HANNITY: Yes. Well, it seems to me, you know, Rob Andrews, had he lived up to what he said in January 2010, if he lived up to what he had said after the Tucson tragedy, I don't think he would have come out and said these things today. So, is he basically trying to scare old people, scare sick people, scare people into, you know, opposing what the Republicans are proposing, is he using them?

ANDREWS: Sean, I don't think he's using them. I think he's trying to reach an agreement by June 30th. And I thought that was the best thing he said. Congress never acts without a deadline. He's going to sign a bill later this week that has $40 billion in spending cuts. I'm going to vote for it, I think ist's good. And by saying June 30th, is a deadline I think that hints, that it is tied to the debt ceiling extension which is a real deadline we have to come to grips with. He has covered all the major pieces of solution, Medicare and Medicaid, defense, Social Security was alluded to, other entitlements, domestic spending and revenue. I think some element of all of those things are necessary to be dealt with. And I think we can get it done by June 30th. I really do.

HANNITY: Yes. Congressman Campbell, what about the debt ceiling? I think this is an important issue. Are Republicans willing to raise the debt ceiling? And if they are, what are they going to ask for in exchange?

CAMPBELL: Well, and that's the question. Are we willing to do it? Yes. But we want something in there, something included in that bill, so that we can start to change the trajectory of this debt growth. Because we don't want to keep doing this over and over and over again until we go off the cliff. And that debate is raging I got to tell you within the Republican Party. And it is not like there's a disagreement -- yes -- we are trying to figure out what do we really want? I mean, in my view, I know some people are talking about structural reforms, spending limits, that sort of thing. I would rather bank some money now.

ANDREWS: I agree.

CAMPBELL: I'd rather start to reduce spending now.

HANNITY: Let me ask Rob Andrews about that. Rob, the president when he was senator in 2006, he opposed the debt ceiling. Steny Hoyer opposed the debt ceiling. Now they are arguing it is irresponsible if you don't raise the debt ceiling.
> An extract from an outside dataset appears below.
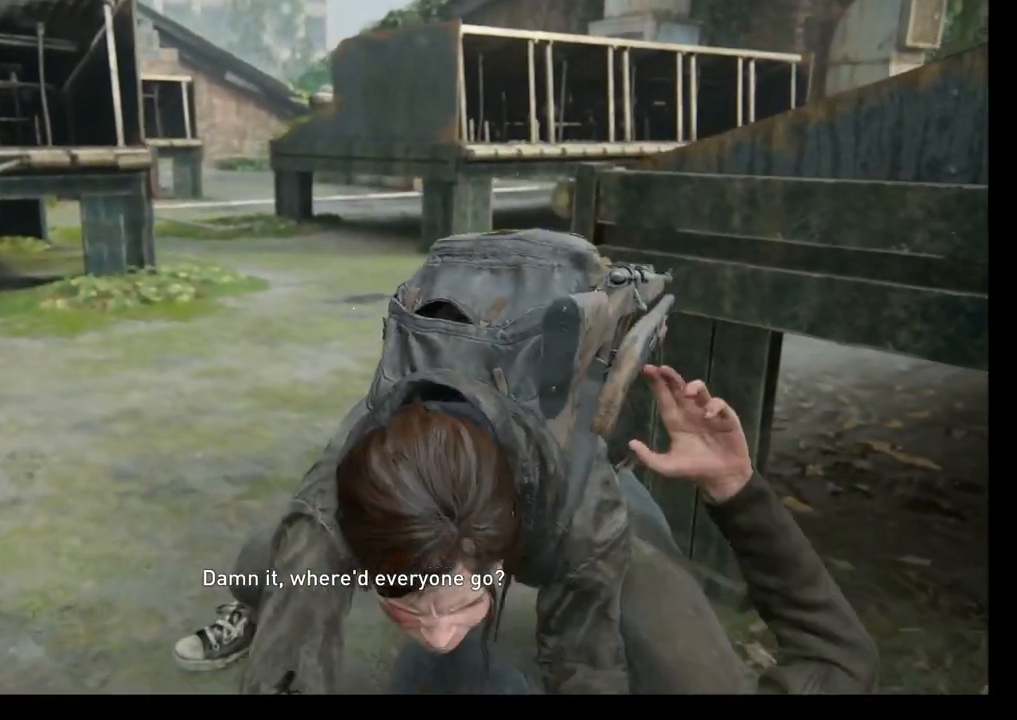
{"buttons": [], "left_stick": "up", "events": []}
ANDREWS: So did I. I was wrong then to do that. As a the president, Steny Hoyer said that it is such -- it's an easy sort of cheap shot when you are in the minority party to oppose this. And I'm going to vote to extend it because it needs to be done. But something John said I think is very true. There ought to be a discussion about how we can couple that. Whether it is in the same bill or not, with Medicare and Medicaid restraint, entitlement restraint, this is the time to get this done. And I really do think just as we are going to have a deal tomorrow that passes with bipartisan support in short term spending, let's try to get one on long term spending as well.

HANNITY: All right. Guys, thank you both for being with us. We appreciate it.

CAMPBELL: That's great, Rob. Let's do that.

ANDREWS: I'm ready, John.

HANNITY: Let's work on Medicaid and Medicare. Let's do it.

ANDREWS: I'm ready.

HANNITY: Guys, I appreciate it. Thanks for being with us.